Spirito
Arcivescovo polacco attacca il Sinodo

Mons. Stanisław Gądecki, arcivescovo di Poznań e presidente della Conferenza episcopale polacca, ha rilasciato una lunga intervista a Catholic World Report dove analizza la prima parte del sinodo sulla sinodalità svoltosi a Roma. Fa numerose critiche alla sostanza e alla forma.
Sul metodo
«Poiché tutti erano invitati a partecipare, la voce “non cattolica” era talvolta più udibile di quella “cattolica”», nota il presule. «La diversità di opinioni, a volte al limite dell’ortodossia, si è riflessa in parte nel documento finale».

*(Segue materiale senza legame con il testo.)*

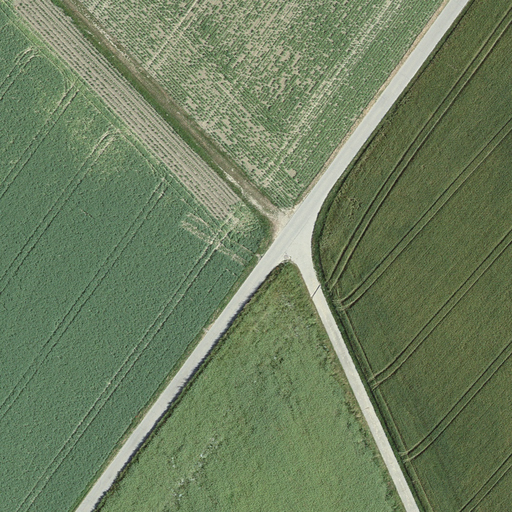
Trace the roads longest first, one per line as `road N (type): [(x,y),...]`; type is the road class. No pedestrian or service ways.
road 1 (unclassified): [(80,511),(456,0)]
road 2 (track): [(300,209),(431,511)]
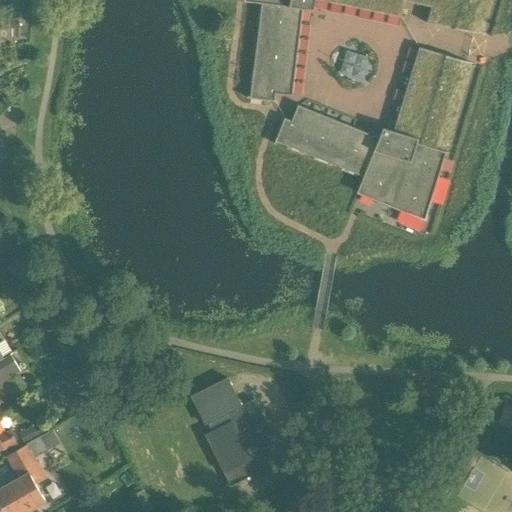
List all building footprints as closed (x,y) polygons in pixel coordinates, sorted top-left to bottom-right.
[(303,8),(304,8),(314,9),(314,0),(321,0),(402,17),(406,0),(432,7),(427,23),(454,28),(459,0),(244,0),(245,1),(262,3),(250,96),(247,96),(247,97),(250,97),(275,101),(276,93),(293,95),(303,8)] [(425,220),(446,152),(420,141),(421,139),(420,139),(446,55),(419,47),(394,131),(383,127),(380,137),(298,105),(292,120),(285,117),(274,143),(276,144),(277,141),(363,176),(357,192),(425,220)] [(19,270),(14,261),(5,266),(11,275),(19,270)] [(11,356),(4,361),(0,362),(0,384),(20,373),(11,356)] [(248,476),(241,464),(246,461),(256,480),(286,464),(254,400),(240,406),(226,378),(191,396),(205,424),(208,422),(212,431),(205,435),(230,485),(248,476)] [(38,437),(32,427),(23,432),(29,442),(38,437)] [(0,434),(0,450),(2,450),(2,449),(16,443),(10,430),(0,434)] [(6,456),(19,479),(0,489),(0,508),(2,511),(24,511),(43,502),(34,485),(45,478),(33,457),(46,450),(39,437),(6,456)] [(135,511),(147,511),(152,510),(142,490),(128,497),(135,511)]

Mons. Gadecki ammette che il sistema dei circoli minori, dove «era necessario “ascoltare senza pregiudizi”» non è favorevole al dialogo, «vale a dire alla ricerca razionale della verità». E la distribuzione dei temi «assegnati preventivamente a ciascun tavolo (…) escludeva conversazioni su altri argomenti».

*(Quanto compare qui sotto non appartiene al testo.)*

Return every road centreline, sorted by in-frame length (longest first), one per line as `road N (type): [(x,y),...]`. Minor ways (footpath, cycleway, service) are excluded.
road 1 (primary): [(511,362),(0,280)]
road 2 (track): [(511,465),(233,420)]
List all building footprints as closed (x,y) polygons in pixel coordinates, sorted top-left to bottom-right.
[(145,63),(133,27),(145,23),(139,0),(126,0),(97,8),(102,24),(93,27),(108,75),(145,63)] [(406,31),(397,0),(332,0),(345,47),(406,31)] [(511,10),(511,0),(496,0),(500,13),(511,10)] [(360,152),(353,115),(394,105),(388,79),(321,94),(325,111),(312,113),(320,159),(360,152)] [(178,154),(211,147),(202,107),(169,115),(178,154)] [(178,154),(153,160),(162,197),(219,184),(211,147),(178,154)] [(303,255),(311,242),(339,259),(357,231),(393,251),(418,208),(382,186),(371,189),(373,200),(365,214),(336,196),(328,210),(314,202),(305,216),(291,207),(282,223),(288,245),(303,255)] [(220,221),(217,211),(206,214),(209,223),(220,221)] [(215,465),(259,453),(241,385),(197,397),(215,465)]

L’influenza dei laici sulla natura del sinodo e sulla partecipazione
Il presule rileva che «il Papa ha convocato un sinodo dei vescovi, ma la parola “vescovi” è stata rimossa ed è rimasto solo il “sinodo”». Tuttavia «una realtà del genere non esiste né nel diritto canonico né nella tradizione della Chiesa». Il termine «dei “vescovi” è stato quindi ristabilito».
Il presidente della conferenza episcopale polacca riconosce che «probabilmente meno dell’1% dei cattolici ha partecipato all’intero processo di consultazione». Ma «il modo in cui sono stati nominati i non-vescovi solleva interrogativi» sulla loro rappresentatività: chiesa, diocesi o parrocchia?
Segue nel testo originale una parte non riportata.